Sri Mulyani Terus Pantau Dampak Lanjutan Krisis Utang Evergrande
Perusahaan raksasa properti Cina Evergrande berhasil melewati default atau gagal bayar dari tunggakan kupon bunga pekan lalu. Namun, Menteri Keuangan Sri Mulyani masih mewaspadai keberlanjutan dampak ekonomi dari kemelut utang tersebut, terutama terkait perlambatan ekonomi Cina.
"Dan tentu potensi perlambatan ekonomi di Cina yang akan memberikan dampak ke berbagai perekonomian dunia, dari mulai harga komoditas maupun perekonomian secara keseluruhan," kata Sri Mulyani dalam Konferensi Pers APBN KiTA, Senin (25/10).
Reuters melaporkan, Evergande telah memenuhi kewajiban pembayaran bunga obligasi luar negerinya senilai US$ 83,5 juta atau sekitar Rp 1.183 triliun pada Jumat (22/10). Pembayaran bunga jatuh tempo pada 23 September, tetapi perusahaan punya waktu satu bulan atau pada 23 Oktober sebelum resmi dinyatakan default jika gagal memenuhi tagihan tersebut.
Meski demikian, drama krisis utang Evergrande tampaknya belum berakhir. Perusahaan masih harus menghadapi tenggat waktu pembayaran bunga obligasi luar negerinya senilai US$ 47,5 juta atau sekitar Rp 673 miliar pada 29 Oktober mendatang. Nilai tersebut belum termasuk tagihan sebesar US$ 337,69 juta ataua sekitar Rp 4.785 triliun yang jatuh tempo November dan Desember.
Dampak spill over dari kasus Evergande menjadi perhatian serius karena satu persatu pengembang properti lainnya juga gagal memenuhi kewajibannya. CNBC International menyebutkan, China Sinic Holding, gagal memenuhi kewajiban atas obligasi luar negerinya senilai US$ 250 juta yang jatuh tempo pada Senin (18/10).
Sebelumnya ada juga China Properties Group yang melewatkan pembayaran tagihannya senilai US$ 226 juta pada 15 Oktober lalu. Selain itu, ada perusahaan Fantasia Holdings juga gagal melunasi kupon obligasi senilai US$ 206 juta pada awal bulan ini.

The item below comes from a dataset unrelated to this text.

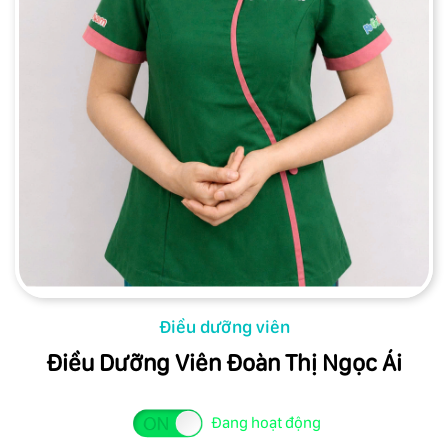
Điều dưỡng viên
Điều Dưỡng Viên Đoàn Thị Ngọc Ái
Đang hoạt động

Pukulan berat pada sektor properti ini ikut mendorong lembaga pemeringkatan S&P Global Ratings menurunkan peringkat sejumlah perusahaan.
Selain kasus Evergande, Sri Mulyani juga menyoroti berbagai tekanan eksternal lainya, terutama datang dari Amerika Serikat dan Eropa. Di AS, rencana tapering off oleh bank sentral AS (The Fed) dikahawatirkan dapat memicu volatilitas nilai tukar. Seperti diketahui, rupiah mulai melemah dalam sepekan terakhir menjelang tapering The Fed berupa pengurangan pembelian aset yang rencananya dimulai paling cepat pertengahan November atau Desember.
"Selain itu, masalah batas utang yang ditunda sampai dengan awal Desember 2021, tapi ini belum pasti karena diantara mereka (Partai Demokrat dan Republik) belum terjadi kesepakatan politik," kata Sri Mulyani.
Adaoun di Eropa, gejolak datang dari rencana pengetatan klebijakan moneter oleh bank sentral Uni eropa (ECB) dan bank sentral Inggris (BOE) yang juga memicu kekhawatiran pasar. Kendati demikian kedua bank sentral tersebut belum memberi keterangan yang jelas kapan jadwal tapering akan dimulai.
Bukan hanya itu, dinamika keluarnya Inggris dari Uni Eropa atau Brexit juga mulai terasa. Langkah ini menurutnya telah memicu keterbatasan pada tenaga kerja dan gangguan pada pasokan. Kedua masalah tersebut menjadi pemicu kenaikan inflasi belakangan ini.